Ashaadabuthi — P.B. Rangachari, T.N. Vasudevan Pillai, T.V. Sethuraman, K.S. Adhilakshmi, T.S. Jaya Pankajammal Minor-in Kaathal — T.S. Durairaj, M.R. Swaminathan, T.V. Sethuraman, N. Venkataraman Babu, K.S. Adhilakshmi, P.R. Mangalam, K.V. Shanthabai; Abbuthi Adigal — P.B. Rangachari, P.G. Venkatesan, V.N. Sundaram, ‘Master’ Sivam, T.N. Meenakshi, V.N. Janaki-Krishnabai (dances); Naveena Markandeyar — Kali N. Ratnam, T.R. Ramachandran, K. Hiranaiah, M.R. Subramaniam, Ratnappa, T.V. Annapoorani
During the late 1930s and early 1940s, there was a trend in Tamil cinema — making short comedies, grouping them together and screening them under a common title. The most successful of them was a five-in-one movie with an odd title for a comedy — Sirikkaadhey (Don’t Laugh) made in 1939! Made with a different cast for each film and directed by different persons, it was distributed by S.S. Vasan. Vasan came out with an inventive publicity campaign using cartoons by the celebrated cartoonist Mali (T.R. Mahalingam, but no relation of the famed singing Tamil film star) who worked for the popular weekly Ananda Vikatan, owned by Vasan. It was a success and inspired many filmmakers to come out with such packages. N.S. Krishnan had his own company called Asoka Pictures (based in Coimbatore), backed by South Indian movie mogul S.M. Sriramulu Naidu. Some of their films were successful. Mani Malai was one such attempt, and this was a four-in-one comedy with different cast and directors for each film.
This film was directed by the then noted filmmaker and now forgotten Fram Sethna, who made many Tamil films. This film deals with untouchability in a lighter vein, about a bhagavathar (P.B. Rangachari) misbehaving with a domestic help (Jaya). She visits him with her husband. Scared, and with his wife at home adding to it, the man apologises for his conduct. K.S. Adhilakshmi as the bhagavathar’s wife and comedy actors T.V. Sethuraman as his disciple and M.R. Subramaniam as the village headman offered good support.

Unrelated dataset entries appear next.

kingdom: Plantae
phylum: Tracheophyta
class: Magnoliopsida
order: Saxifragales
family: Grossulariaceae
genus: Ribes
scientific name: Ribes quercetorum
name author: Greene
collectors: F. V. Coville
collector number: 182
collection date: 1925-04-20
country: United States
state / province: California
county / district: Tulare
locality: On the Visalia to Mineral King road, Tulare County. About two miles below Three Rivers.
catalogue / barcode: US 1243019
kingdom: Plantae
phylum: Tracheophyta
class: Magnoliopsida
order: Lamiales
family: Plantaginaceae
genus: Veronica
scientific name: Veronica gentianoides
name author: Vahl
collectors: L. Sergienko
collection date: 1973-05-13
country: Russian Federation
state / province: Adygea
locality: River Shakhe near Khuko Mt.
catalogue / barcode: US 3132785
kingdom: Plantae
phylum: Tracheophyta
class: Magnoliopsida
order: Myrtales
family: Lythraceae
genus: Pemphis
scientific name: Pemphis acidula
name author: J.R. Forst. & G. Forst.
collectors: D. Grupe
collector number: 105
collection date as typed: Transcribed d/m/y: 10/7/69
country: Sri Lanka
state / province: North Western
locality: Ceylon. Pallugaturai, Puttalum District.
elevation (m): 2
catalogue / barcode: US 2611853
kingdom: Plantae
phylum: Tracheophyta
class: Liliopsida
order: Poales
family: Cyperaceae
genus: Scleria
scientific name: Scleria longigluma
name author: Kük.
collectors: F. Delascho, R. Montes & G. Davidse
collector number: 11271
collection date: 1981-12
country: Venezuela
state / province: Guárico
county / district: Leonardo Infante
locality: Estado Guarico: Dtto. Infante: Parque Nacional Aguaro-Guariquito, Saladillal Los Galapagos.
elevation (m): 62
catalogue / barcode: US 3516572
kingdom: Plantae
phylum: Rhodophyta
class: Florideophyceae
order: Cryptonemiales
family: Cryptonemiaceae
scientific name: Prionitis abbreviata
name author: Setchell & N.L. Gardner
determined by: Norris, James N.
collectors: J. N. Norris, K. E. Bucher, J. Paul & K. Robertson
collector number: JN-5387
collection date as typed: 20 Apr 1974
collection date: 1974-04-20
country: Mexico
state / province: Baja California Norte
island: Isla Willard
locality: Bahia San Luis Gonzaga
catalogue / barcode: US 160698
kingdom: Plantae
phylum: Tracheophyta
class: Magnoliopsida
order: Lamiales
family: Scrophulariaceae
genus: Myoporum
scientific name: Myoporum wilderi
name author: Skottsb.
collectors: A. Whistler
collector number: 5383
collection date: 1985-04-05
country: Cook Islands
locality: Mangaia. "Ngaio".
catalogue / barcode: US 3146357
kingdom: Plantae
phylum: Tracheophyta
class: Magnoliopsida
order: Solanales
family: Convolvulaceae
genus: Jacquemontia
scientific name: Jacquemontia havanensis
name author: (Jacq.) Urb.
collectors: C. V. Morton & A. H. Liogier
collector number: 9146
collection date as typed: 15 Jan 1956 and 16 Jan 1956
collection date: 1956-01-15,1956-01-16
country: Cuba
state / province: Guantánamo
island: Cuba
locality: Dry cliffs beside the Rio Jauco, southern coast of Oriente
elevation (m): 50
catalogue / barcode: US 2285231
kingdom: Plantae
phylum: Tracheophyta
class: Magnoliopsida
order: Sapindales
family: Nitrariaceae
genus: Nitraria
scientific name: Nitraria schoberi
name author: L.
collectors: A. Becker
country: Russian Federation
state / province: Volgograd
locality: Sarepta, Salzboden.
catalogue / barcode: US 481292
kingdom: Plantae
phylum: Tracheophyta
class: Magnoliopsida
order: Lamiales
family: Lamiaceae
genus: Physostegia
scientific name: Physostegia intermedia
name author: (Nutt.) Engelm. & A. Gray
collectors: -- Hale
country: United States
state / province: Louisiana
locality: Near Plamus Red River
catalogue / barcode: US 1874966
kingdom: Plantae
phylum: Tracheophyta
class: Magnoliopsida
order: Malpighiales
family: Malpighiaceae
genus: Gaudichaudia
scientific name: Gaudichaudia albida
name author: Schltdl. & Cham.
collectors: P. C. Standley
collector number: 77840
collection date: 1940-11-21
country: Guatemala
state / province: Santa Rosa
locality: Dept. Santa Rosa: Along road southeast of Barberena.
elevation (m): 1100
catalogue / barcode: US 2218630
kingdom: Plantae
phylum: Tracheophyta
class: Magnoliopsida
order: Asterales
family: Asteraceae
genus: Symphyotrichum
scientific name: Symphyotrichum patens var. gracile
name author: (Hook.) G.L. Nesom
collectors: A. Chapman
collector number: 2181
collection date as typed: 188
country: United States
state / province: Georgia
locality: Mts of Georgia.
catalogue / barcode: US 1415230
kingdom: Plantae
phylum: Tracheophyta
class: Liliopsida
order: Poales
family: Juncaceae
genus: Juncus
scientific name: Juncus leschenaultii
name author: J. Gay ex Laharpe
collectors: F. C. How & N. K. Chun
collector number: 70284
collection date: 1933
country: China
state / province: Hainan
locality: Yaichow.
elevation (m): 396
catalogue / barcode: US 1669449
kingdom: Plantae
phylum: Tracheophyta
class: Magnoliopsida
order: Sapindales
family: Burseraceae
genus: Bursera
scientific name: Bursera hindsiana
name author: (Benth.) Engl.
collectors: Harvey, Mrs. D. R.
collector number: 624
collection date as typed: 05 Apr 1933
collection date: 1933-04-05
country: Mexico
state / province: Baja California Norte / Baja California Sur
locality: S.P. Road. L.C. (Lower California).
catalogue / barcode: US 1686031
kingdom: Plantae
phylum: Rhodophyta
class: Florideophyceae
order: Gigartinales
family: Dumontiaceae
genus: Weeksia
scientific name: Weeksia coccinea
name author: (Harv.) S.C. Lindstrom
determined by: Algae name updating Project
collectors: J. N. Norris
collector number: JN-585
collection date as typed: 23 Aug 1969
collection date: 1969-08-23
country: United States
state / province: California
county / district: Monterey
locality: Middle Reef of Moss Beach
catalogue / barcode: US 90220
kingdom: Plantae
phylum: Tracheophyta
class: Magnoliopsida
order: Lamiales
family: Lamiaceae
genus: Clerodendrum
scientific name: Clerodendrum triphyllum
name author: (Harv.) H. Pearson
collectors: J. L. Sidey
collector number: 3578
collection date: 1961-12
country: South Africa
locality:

Comedy actor T.S. Durairaj, who also produced films and had success as race-horse-owner at the Guindy Races, played the ‘minor’ in this film (In those days, a ‘minor’ was usually a young man with a loads of inherited money with which he led a care-free life). He refuses to marry the woman suggested by his mother, and joins a mutt to learn how to impress women. Here he falls in love with a married washerwoman (Adhilakshmi). Complications arise when the husband comes to know of it and takes his wife away. What happens to the ‘minor’ and how he learns his lessons forms the rest of the film. M.R. Swaminathan played the husband and Sethuraman contributed to the fun with his wisecracks.
This film is not a comedy, but a tale of godly devotion dealt with humour. Stage and screen actor P.B. Rangachari plays Adigal, a devotee of saint-poet Appar. When Appar comes to lunch at Adigalar’s house, his young son is sent to the back yard to fetch a banana leaf. He is bitten by a poisonous snake and dies. Adigal and his wife (Meenakshi) hide the son’s body and get ready to serve Appar. Swami hides the body and asks them where their son is.
The truth comes out, and Appar, with divine help, brings the boy back to life. Singer-actor V.N. Sundaram plays the saint-poet. Interestingly, V.N. Janaki, wife of MGR (also Chief Minister of Tamil Nadu for a brief while) does a dance sequence along with the now-forgotten dancer Krishna Bai.
This is a spoof on the familiar tale of Markandeya who is blessed with eternal youth. Kali N. Ratnam plays Lord Yama while T.R. Ramachandran is Markandeya. Kannada stage and screen actor K. Hiranaiah is Chitragupta, Yama’s record-keeper. The film was directed by A.T. Krishnaswamy (ATK).
The film had a few songs, but no details are available about the lyricist and composers.
According to ATK, Mani Malai did fairly well at the box-office, thanks to the presence of top comedy actors of that era. The film was shot at Vel Pictures Studio at Guindy.
Remembered For The comedy of yesteryear stars.